En su interpretación más inocente, las aspiraciones de este fondo constituían un ejercicio de fantasía económica y política. Si algo sabemos de siglo y medio de migraciones masivas es que no emigra el que quiere, sino el que puede. De modo que la movilidad humana se intensifica cuando los individuos adquieren un nivel mínimo de capital económico y educativo. En otras palabras, el potencial éxito de estos programas de desarrollo incrementaría los flujos migratorios desde África hacia Europa, más que reducirlos.
En el caso del desplazamiento forzoso, hay que ser muy ingenuo o muy cínico para pensar que unos proyectitos aquí y allá van a poner fin a conflictos encostrados en la región africana desde hace décadas (y en los que la industria europea de defensa invierte generosamente).
Pero la ingenuidad no es uno de los defectos de los gobiernos de la UE, para los que la política migratoria tiene mucho más de realpolitik que de realismo mágico. Desde el minuto uno, los atemorizados líderes europeos vieron en estos fondos una eficaz herramienta de chantaje o soborno para garantizar la complicidad africana en su estrategia de cierre de fronteras. Y no se equivocaban, porque cinco años de existencia del Fondo Fiduciario para África han demostrado todo lo que un palo y una zanahoria pueden hacer para convertir unas rutas migratorias en un verdadero infierno en la tierra.
Un documento publicado hace pocos días por la ONG internacional Oxfam nos permite por primera vez comprender las magnitudes y orientación de este esfuerzo. A pesar de las mejoras introducidas en respuesta a las críticas del Tribunal de Cuentas Europeo, los 3.900 millones gastados hasta la primavera pasada a través de esta herramienta siguen reflejando mucho mejor las prioridades de los donantes que las de los países receptores. Decía Oxfam: “Nuestra investigación (…) revela que el gasto en Ayuda Oficial al Desarrollo está cada vez más atado al deseo de la UE por frenar la inmigración irregular y alcanzar acuerdos con los países africanos para la repatriación de sus nacionales”. Esta deriva aparece reflejada con crudeza en las reuniones del Consejo Estratégico del Fondo Fiduciario y en las condiciones impuestas a Estados paupérrimos como los del Sahel. La impudicia europea llega hasta el punto de introducir los retornos de emigrantes como indicadores de éxito de los programas de desarrollo. O de considerar espacio seguro a un Estado fallido como Libia.

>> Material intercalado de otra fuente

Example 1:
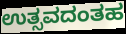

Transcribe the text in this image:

ಉತ್ಸವದಂತಹ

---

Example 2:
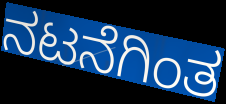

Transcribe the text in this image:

ನಟನೆಗಿಂತ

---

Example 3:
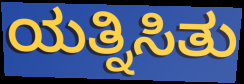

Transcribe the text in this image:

ಯತ್ನಿಸಿತು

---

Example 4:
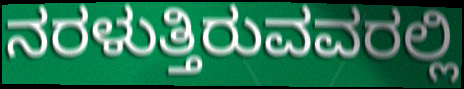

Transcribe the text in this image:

ನರಳುತ್ತಿರುವವರಲ್ಲಿ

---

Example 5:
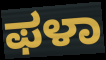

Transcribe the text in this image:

ಫಳಾ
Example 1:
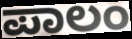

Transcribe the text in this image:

ಪಾಲಂ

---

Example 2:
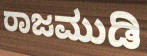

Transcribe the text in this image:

ರಾಜಮುಡಿ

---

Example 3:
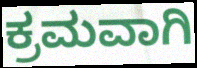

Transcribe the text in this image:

ಕ್ರಮವಾಗಿ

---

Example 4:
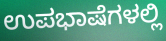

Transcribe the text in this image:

ಉಪಭಾಷೆಗಳಲ್ಲಿ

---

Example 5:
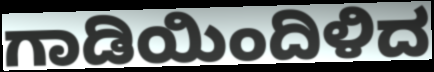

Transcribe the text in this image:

ಗಾಡಿಯಿಂದಿಳಿದ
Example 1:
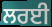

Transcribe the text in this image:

ਲਰਈ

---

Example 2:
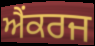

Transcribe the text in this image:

ਐਂਕਰਜ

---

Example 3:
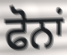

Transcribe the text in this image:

ਫੋਨਾਂ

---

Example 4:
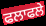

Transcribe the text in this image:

ਫਲਾਫਲੇ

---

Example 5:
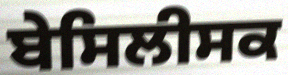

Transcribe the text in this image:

ਬੇਸਿਲੀਸਕ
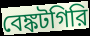
বেঙ্কটগিরি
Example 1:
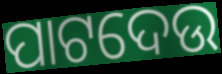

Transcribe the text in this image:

ପାଟଦେଉ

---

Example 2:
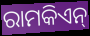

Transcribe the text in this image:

ରାମକିଏନ୍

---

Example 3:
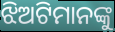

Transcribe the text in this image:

ଝିଅଟିମାନଙ୍କୁ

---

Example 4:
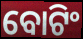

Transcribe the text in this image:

ବୋଟିଂ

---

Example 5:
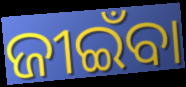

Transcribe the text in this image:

ଜୀଇଁବା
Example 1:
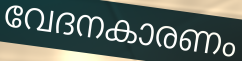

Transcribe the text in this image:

വേദനകാരണം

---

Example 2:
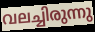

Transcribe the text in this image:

വലച്ചിരുന്നു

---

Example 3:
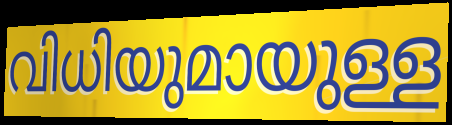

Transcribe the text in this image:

വിധിയുമായുള്ള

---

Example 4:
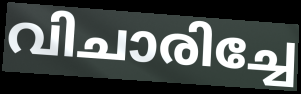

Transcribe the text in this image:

വിചാരിച്ചേ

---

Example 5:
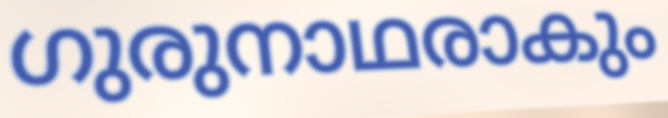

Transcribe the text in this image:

ഗുരുനാഥരാകും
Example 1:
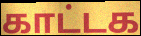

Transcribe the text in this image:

காட்டக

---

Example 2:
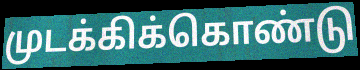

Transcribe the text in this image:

முடக்கிக்கொண்டு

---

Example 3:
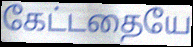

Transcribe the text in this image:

கேட்டதையே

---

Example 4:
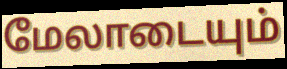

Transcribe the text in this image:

மேலாடையும்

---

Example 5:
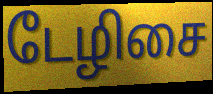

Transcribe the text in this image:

டேழிசை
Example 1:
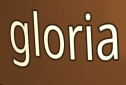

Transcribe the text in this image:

gloria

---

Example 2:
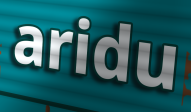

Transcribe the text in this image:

aridu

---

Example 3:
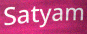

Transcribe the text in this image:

Satyam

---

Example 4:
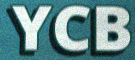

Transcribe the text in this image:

YCB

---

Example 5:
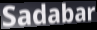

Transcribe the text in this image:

Sadabar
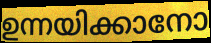
ഉന്നയിക്കാനോ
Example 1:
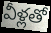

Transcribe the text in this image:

వీళ్లతో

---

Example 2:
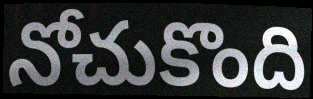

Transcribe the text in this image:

నోచుకొంది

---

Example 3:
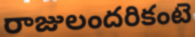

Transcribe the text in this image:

రాజులందరికంటె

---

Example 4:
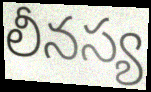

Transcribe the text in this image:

లీనస్య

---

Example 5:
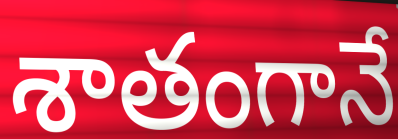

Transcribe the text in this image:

శాతంగానే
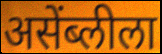
असेंब्लीला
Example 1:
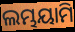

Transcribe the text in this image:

ଲମ୍ଭୟାମି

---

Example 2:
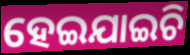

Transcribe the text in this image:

ହେଇଯାଇଚି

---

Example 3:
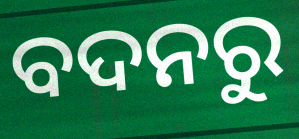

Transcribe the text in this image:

Paradójicamente, el único vínculo entre cooperación y migraciones que podría tener verdadero impacto contra la pobreza africana es precisamente el que la UE ha decidido ignorar. En casi cinco años de programa, Europa ha gastado tan solo 56 millones de euros (1,5% del total de los fondos) en la promoción de vías legales y seguras de migración. Mientras nosotros jugamos a “ayudarles a no emigrar”, en 2018 las remesas multiplican por dos toda la ayuda destinada por los países ricos a África subsahariana.
Este fondo es una catástrofe ética y política. A menudo hace lo opuesto de lo que predica, y en casi todas las demás ocasiones consigue lo contrario de lo que persigue. Lo peor es que constituye una imagen ajustada de unas políticas migratorias en las que el miedo ha llevado a democracias liberales de alto standing a cruzar líneas rojas en todas las direcciones. No hay institución o política que no hayan quedado contaminadas por la obsesión del control de fronteras. La decisión del Tribunal de Estrasburgo es una derrota en un frente fundamental y sensible para España. Pero esta es solo una batalla de una guerra más amplia y que estamos perdiendo.